Britanya Avam Kamarası Çevre, Ulaştırma ve Bölgesel İlişkiler Komitesi’nin 2000 yılında sektöre dönük olarak yaptığı bir araştırma sonuçları Macaristan, Romanya ve Slovakya’dan gelen şoförlerin Birleşik Krallık’ta çalışan bir şoförün %16’sı ila %23’ü (düşünün ortalama beşte biri ücret!) oranında ücret aldıklarını söylüyor. Bu düşük ücretlerin Britanya şirketlerine kamyonlarında “çift adam” çalıştırma olanağı doğurduğunu, bununla daha uzun ve daha ucuz taşımacılık gerçekleştirildiğini gözler önüne seriyor (House of Commons Environment, Transport and Regional Affairs Committee, 2000 raporundan aktaran Quinlan ve diğ., 2006:45). ABD’de de Avrupa’da da taşımacılık şirketleri, şirketlerin çekirdeğinde az sayıda deneyimli ve usta şoför tutarlarken, diğer şoförleri sürekli işe giren çıkan, genç ve deneyimsiz işçilerden seçiyorlar. Quinlan ve diğ. (2006) Hamelin’in 2000 yılında yaptığı bir çalışmayı aktarıyor ve deneyimsiz yeni işe giren şoförlerin belirgin bir şekilde deneyimli şoförlere nazaran daha fazla kaza ve işle ilgili yaralanmalara maruz kaldığını gösteriyor. Özetle yüzer gezer, geçici, deneyimsiz bir işgücü daha tehlikeli/tehlikelere açık bir işgücü anlamına geliyor.

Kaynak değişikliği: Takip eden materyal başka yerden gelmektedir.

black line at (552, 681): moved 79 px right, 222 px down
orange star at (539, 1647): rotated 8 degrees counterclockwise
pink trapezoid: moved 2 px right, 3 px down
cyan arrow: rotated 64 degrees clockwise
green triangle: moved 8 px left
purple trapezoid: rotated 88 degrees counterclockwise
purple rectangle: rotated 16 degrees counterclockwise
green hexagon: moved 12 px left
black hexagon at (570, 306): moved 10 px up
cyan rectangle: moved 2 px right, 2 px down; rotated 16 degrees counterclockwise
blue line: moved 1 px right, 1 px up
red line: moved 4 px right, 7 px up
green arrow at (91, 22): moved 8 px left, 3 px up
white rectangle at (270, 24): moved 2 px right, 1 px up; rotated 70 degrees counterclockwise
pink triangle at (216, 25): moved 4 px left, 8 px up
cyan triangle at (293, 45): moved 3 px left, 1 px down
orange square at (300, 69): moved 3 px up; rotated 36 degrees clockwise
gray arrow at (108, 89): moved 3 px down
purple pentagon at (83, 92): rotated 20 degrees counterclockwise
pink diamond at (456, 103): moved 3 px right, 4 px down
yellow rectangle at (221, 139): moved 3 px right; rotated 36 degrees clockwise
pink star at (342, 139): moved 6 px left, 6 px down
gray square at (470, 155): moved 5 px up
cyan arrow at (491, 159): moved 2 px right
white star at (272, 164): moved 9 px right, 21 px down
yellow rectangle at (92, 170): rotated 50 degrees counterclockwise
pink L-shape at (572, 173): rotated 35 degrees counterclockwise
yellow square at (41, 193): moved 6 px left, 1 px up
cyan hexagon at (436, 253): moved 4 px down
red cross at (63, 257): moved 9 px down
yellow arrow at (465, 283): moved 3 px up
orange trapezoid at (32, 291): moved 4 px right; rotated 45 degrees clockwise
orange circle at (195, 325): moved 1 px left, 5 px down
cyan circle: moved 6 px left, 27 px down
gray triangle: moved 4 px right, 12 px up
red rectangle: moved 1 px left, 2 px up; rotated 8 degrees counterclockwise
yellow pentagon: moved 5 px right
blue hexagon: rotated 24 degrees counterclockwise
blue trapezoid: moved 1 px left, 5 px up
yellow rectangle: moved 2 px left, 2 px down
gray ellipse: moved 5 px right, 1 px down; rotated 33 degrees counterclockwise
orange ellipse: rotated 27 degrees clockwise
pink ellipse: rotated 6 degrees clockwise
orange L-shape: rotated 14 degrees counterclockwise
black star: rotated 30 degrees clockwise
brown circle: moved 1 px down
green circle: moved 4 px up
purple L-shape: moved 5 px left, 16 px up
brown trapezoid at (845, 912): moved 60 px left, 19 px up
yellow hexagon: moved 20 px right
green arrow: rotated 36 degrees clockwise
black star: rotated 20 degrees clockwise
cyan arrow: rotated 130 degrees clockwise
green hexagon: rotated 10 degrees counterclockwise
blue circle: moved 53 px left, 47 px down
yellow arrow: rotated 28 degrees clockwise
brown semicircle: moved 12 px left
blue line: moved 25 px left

Konuyla ilgili çok şey söylenebilir, ama kamyonla yük taşımacılığı taşeron sisteminin tüm özelliklerinin görülebildiği bir sektör. Trafik kazası deyip geçtiğimiz çoğu olay ise aslında trafik kazası falan değil, doğrudan taşeron sisteminin doğurduğu iş cinayeti!

Kaynaklar

Golob, T. E., & Hensher, D. A. (1996). Driving behaviour of long distance truck drivers: the effects of schedule compliance on drug use and speeding citations.International Journal of Transport Economics/Rivista internazionale di economia dei trasporti, 267-301.

Rodriguez, D. A., Targa, F., & Belzer, M. H. (2006). Pay incentives and truck driver safety: a case study. Industrial & Labor Relations Review59(2); 205-225.

Quinlan M., Mayhew C., Johnstone R. (2006). Trucking Tragedies: The Hidden Disaster of Mass Death in the Long-Haul Road Transport Industry, Tucker, E. (2006). Working disasters: the politics of recognition and response. Baywood Publishing Company, Inc..kitabı içinde

Hamelin, P. (2000). The working time of professional drivers as a factor of flexibility and competitiveness in road haulage and passenger transport. InTutbsaltsa conference'working without limits (pp. 25-2).